= Mental health in Singapore =

Mental healthcare services and mental health of Singapore and its residents

Mental health in Singapore comprises the mental healthcare systems in Singapore and the mental health of people staying in Singapore. Singapore opened its first psychiatric hospital, the Institute of Mental Health, in 1928, and all general hospitals currently have psychiatry departments. Major depressive disorder is the most common mental illness in Singapore, with about six percent of the population suffering from it. Alcohol abuse and obsessive–compulsive disorder are the second and third most prevalent mental illnesses, with incidences of 4.2% and 3.6% respectively. 13.9% of the population in Singapore has experienced either a mood, anxiety, or alcohol abuse disorder in their lifetimes, with more than 75% never seeking professional help. Rates of mental illness have been increasing since 2010, and a large treatment gap exists for mentally ill populations.

== History of mental healthcare services ==
=== Post World War II ===

After the British had re-established colonial rule in Singapore at the end of World War II, the first person appointed as a psychologist was V W Wilson. He was appointed to the colonial Medical Service on 11 September 1956 on contract from the United Kingdom to build up and incorporate a full psychological service within the mental health programme at Woodbridge. Upon his engagement, he aimed to develop a psychological service in four main areas: psychological services in medical, social welfare and educational fields; psychological research in social and cultural influences; formal courses in psychology for psychiatric nurses and other mental health staff; and professional advice to government bodies on psychiatric healthcare administration.

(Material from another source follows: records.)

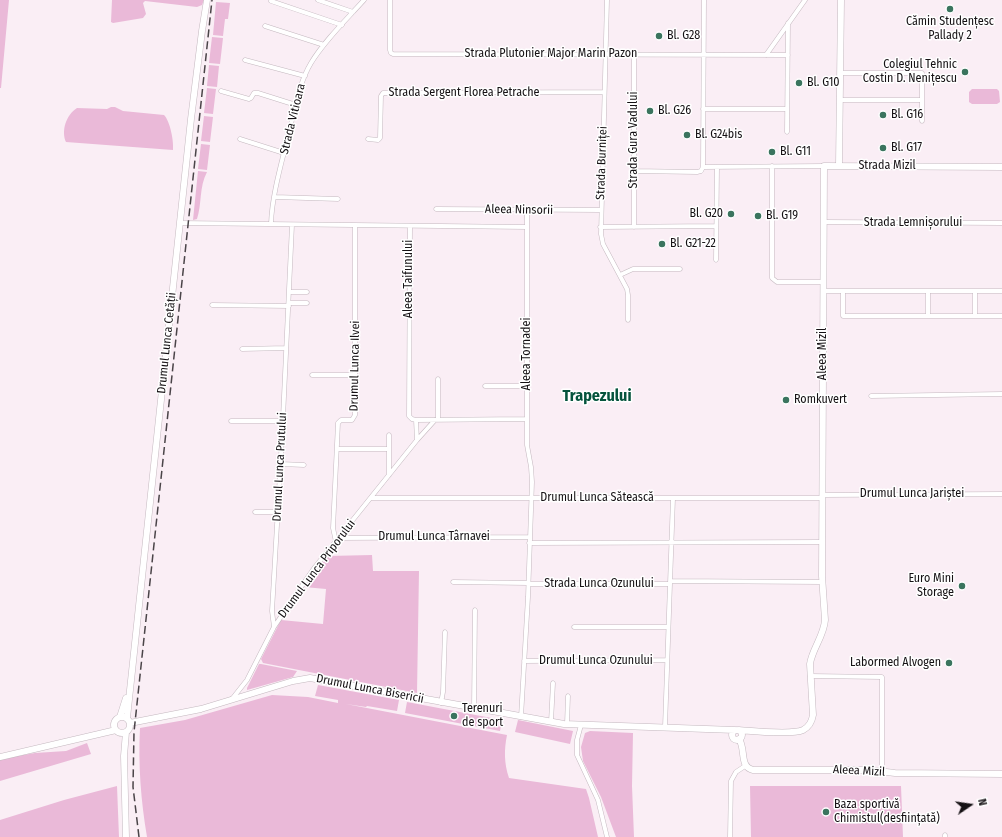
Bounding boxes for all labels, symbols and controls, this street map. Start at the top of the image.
marker: Cămin Studențesc Pallady 2 [945,4,955,14]
place label: Cămin Studențesc Pallady 2 [906,15,994,43]
place label: Bl. G28 [667,29,700,43]
marker: Bl. G28 [654,31,664,41]
street label: Strada Plutonier Major Marin Pazon [465,47,637,61]
place label: Colegiul Tehnic Costin D. Nenițescu [863,58,957,86]
marker: Colegiul Tehnic Costin D. Nenițescu [960,67,970,77]
place label: Bl. G10 [807,76,840,90]
marker: Bl. G10 [794,78,804,88]
street label: Strada Vitioara [277,82,309,156]
street label: Strada Sergent Florea Petrache [389,86,539,100]
street label: Strada Gura Vadului [627,91,641,189]
place label: Bl. G26 [658,104,691,118]
marker: Bl. G26 [645,106,655,116]
place label: Bl. G16 [891,108,923,122]
marker: Bl. G16 [878,110,888,120]
street label: Strada Burniței [594,126,610,200]
place label: Bl. G24bis [695,128,742,142]
marker: Bl. G24bis [682,130,692,140]
place label: Bl. G17 [891,141,922,155]
marker: Bl. G17 [878,143,888,153]
place label: Bl. G11 [780,145,811,159]
marker: Bl. G11 [767,147,777,157]
street label: Strada Mizil [858,159,916,173]
street label: Aleea Ninsorii [485,202,553,218]
place label: Bl. G20 [690,207,723,221]
marker: Bl. G20 [726,209,736,219]
place label: Bl. G19 [766,209,798,223]
marker: Bl. G19 [753,211,763,221]
street label: Strada Lemnișorului [864,216,962,230]
place label: Bl. G21-22 [670,237,716,251]
marker: Bl. G21-22 [657,239,667,249]
street label: Aleea Taifunului [402,240,416,318]
street label: Drumul Lunca Cetății [155,292,179,394]
street label: Aleea Tornadei [520,318,534,390]
street label: Drumul Lunca Ilvei [347,320,363,412]
street label: Aleea Mizil [816,328,830,380]
district label: Trapezului [562,387,632,407]
place label: Romkuvert [794,393,847,407]
marker: Romkuvert [781,395,791,405]
street label: Drumul Lunca Prutului [270,412,290,522]
street label: Drumul Lunca Jariștei [860,487,964,501]
street label: Drumul Lunca Sătească [540,491,654,505]
street label: Drumul Lunca Priporului [275,517,359,621]
street label: Drumul Lunca Târnavei [378,530,490,544]
place label: Euro Mini Storage [908,572,954,600]
street label: Strada Lunca Ozunului [544,577,654,591]
marker: Euro Mini Storage [957,581,967,591]
street label: Drumul Lunca Ozunului [539,654,653,668]
place label: Labormed Alvogen [850,656,941,670]
marker: Labormed Alvogen [944,658,954,668]
street label: Drumul Lunca Bisericii [315,671,425,707]
place label: Terenuri de sport [462,702,503,730]
marker: Terenuri de sport [449,711,459,721]
street label: Aleea Mizil [832,762,886,780]
north arrow [950,785,990,825]
place label: Baza sportivă Chimistul(desființată) [834,798,940,826]
text: N [975,798,989,807]
marker: Baza sportivă Chimistul(desființată) [821,807,831,817]

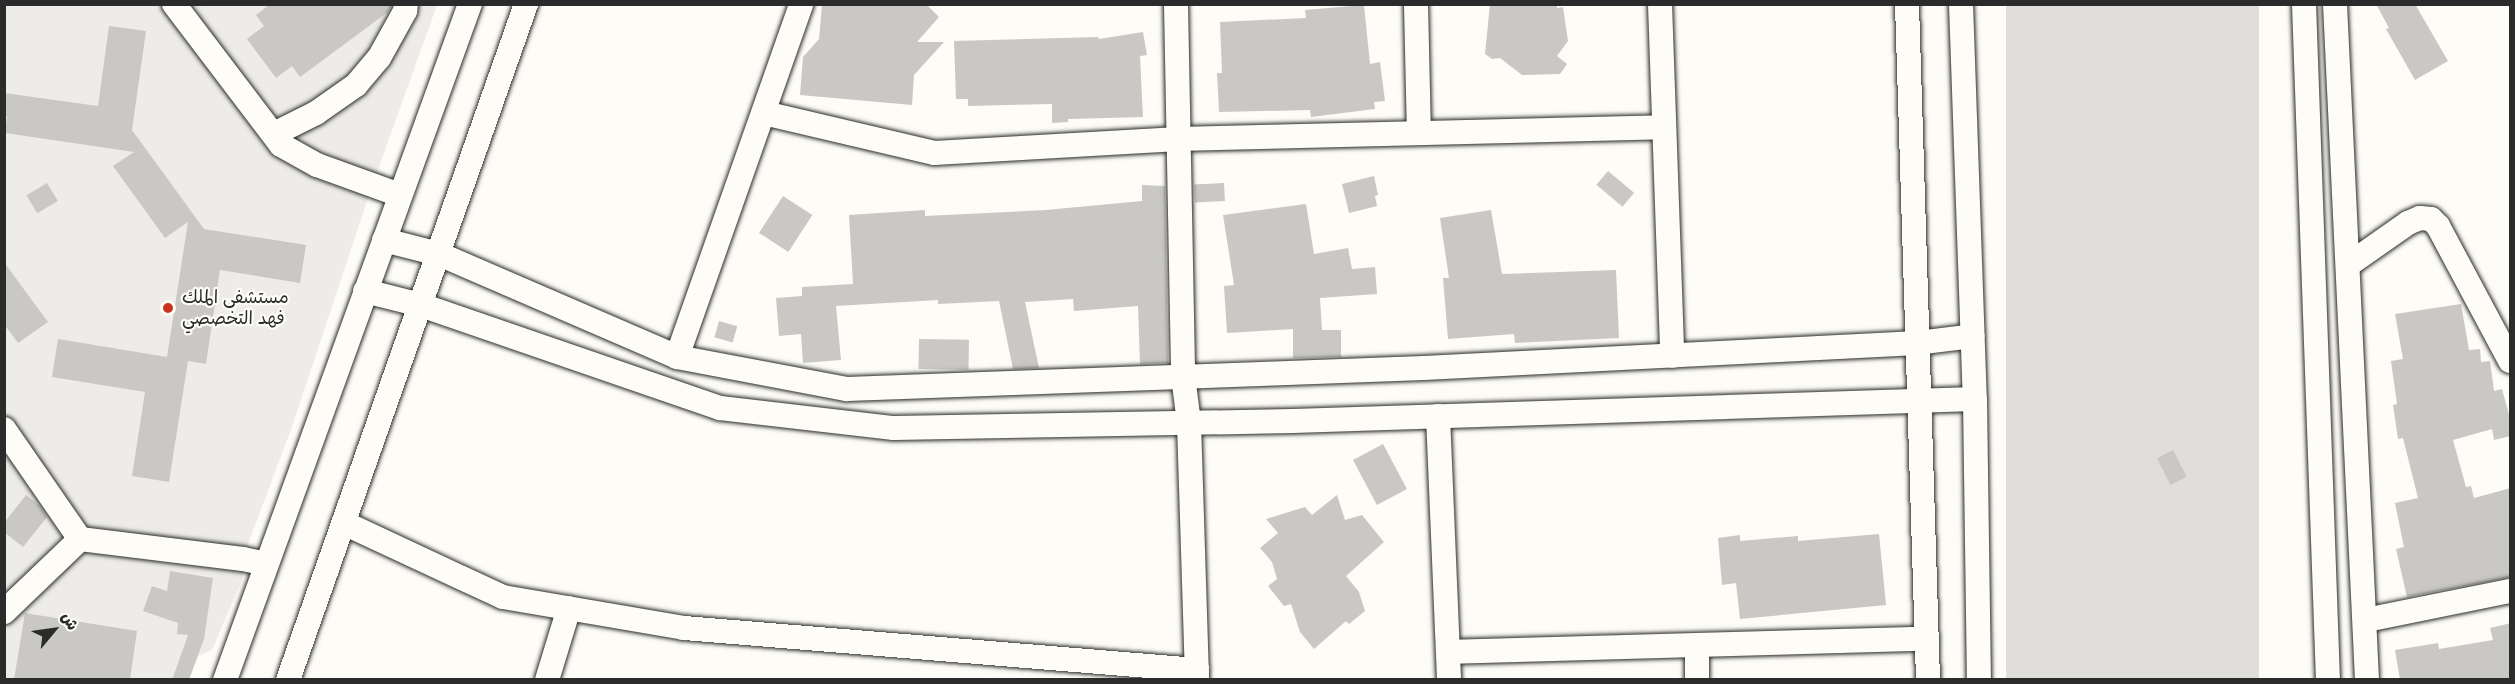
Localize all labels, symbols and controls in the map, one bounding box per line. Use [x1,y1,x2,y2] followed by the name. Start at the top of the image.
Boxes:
[182,287,289,330] place label: مستشفى الملك فهد التخصصي
[159,299,177,317] marker: مستشفى الملك فهد التخصصي
[24,600,84,660] north arrow
[53,606,87,636] text: ش

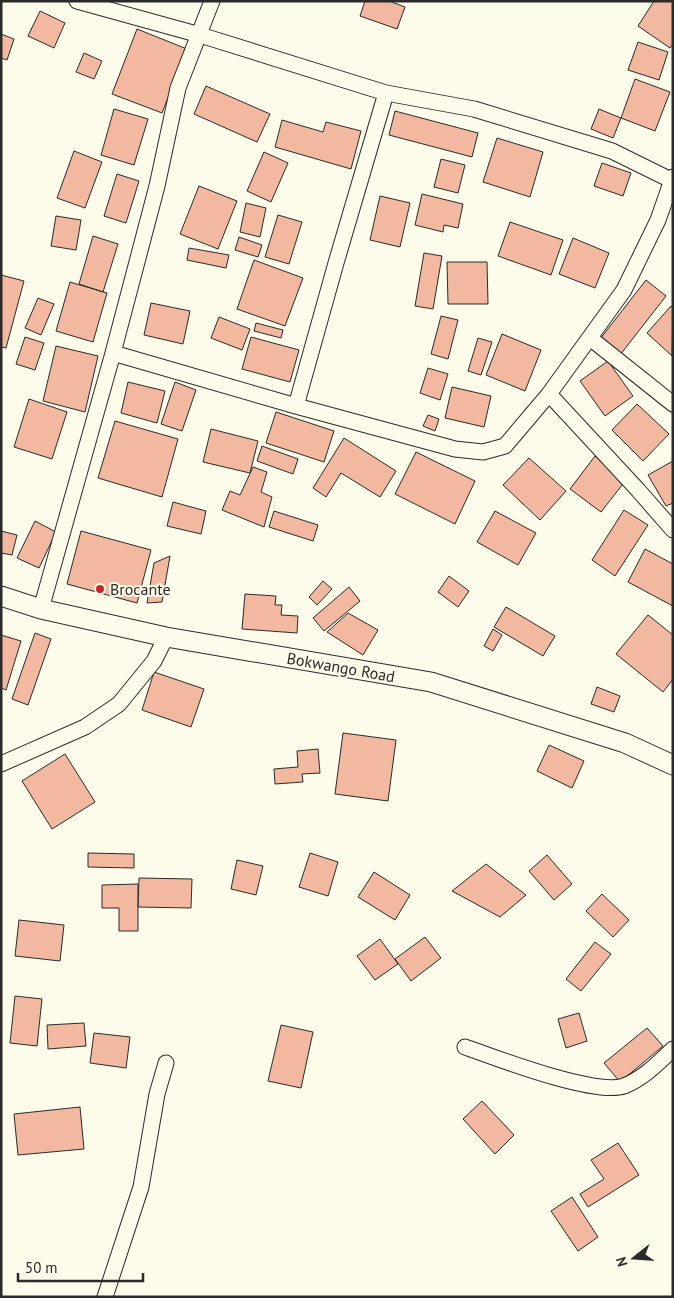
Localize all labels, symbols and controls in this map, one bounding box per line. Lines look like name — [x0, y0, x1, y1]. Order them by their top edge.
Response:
place label: Brocante — [110, 579, 171, 599]
marker: Brocante — [94, 583, 106, 595]
street label: Bokwango Road — [285, 648, 397, 686]
north arrow — [609, 1233, 659, 1283]
scale bar — [18, 1250, 142, 1282]
text: N — [612, 1255, 632, 1269]
text: 50 m — [25, 1258, 58, 1277]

Wilson's contract expired in 1959. The first local psychologist appointed was Wong Man Kee, who received training from the Maudsley Hospital as a clinical psychologist. He was appointed at Woodbridge, serving as its only psychologist for over ten years, following which he started a private practice. He later founded the Association for Educationally Subnormal Children, now known as the Association for Persons with Special Needs.
=== Post independence ===

The child guidance clinic at Woodbridge was founded in the 1970s and saw heavy demand.

In 1971, Professor S Rachman pushed for a policy change at Woodbridge that allowed psychologists to administer behaviour therapy. A programme of token economy was successfully carried out in a chronic ward in 1973. Woodbridge psychologists with other members of the psychiatric team were involved in rehabilitation projects in the hospital. Psychology lectures began for various groups of nurses, social workers, and psychiatric nurses.

In the 1980s, the Ministry of Interior and Defense commissioned psychological studies on secret society members and other youth groups. The Public Service Commission (PSC) also called on Woodbridge Hospital to provide psychological assessment on President's and PSC scholarship candidates. The Singapore Police Force inducted two psychologists into their hostage negotiation teams, as well as for other operational needs. The Prime Minister's Office also required psychological evaluation on political candidates earmarked for higher office. In 1984, the Department of Psychology was officially established as a centralised psychological service for the entire civil service, with the Ministry of Health as the central appointing authority. Long Foo Yee, the second local psychologist in Singapore, was appointed head of the department and chief psychologist.

=== Present ===

In 1993, Woodbridge Hospital moved to Buangkok Green Medical Park, and was renamed to the Institute of Mental Health (IMH) under its first chief executive officer (CEO), Dr Luisa Lee. Dr Kua Ee Heok, the second CEO of IMH, also helped in the transition of Woodbridge to the IMH.

In the aftermath of the Hotel New World disaster, the Ministry of Home Affairs (MHA) enhanced the country's emergency planning to include the need for psychological support for victims of traumatic incidents. In July 1994, in conjunction with the Ministry of Health and other government agencies, MHA set up the National Emergency Behaviour Management System (NEBMS) with FY Long as the chief EBO and TG Oh as deputy to provide leadership in the development of the system. The NEBMS was activated during the 1996 North-South Highway accident, the 1997 SilkAir Flight 185 and 2000 Singapore Airlines Flight 006 disaster.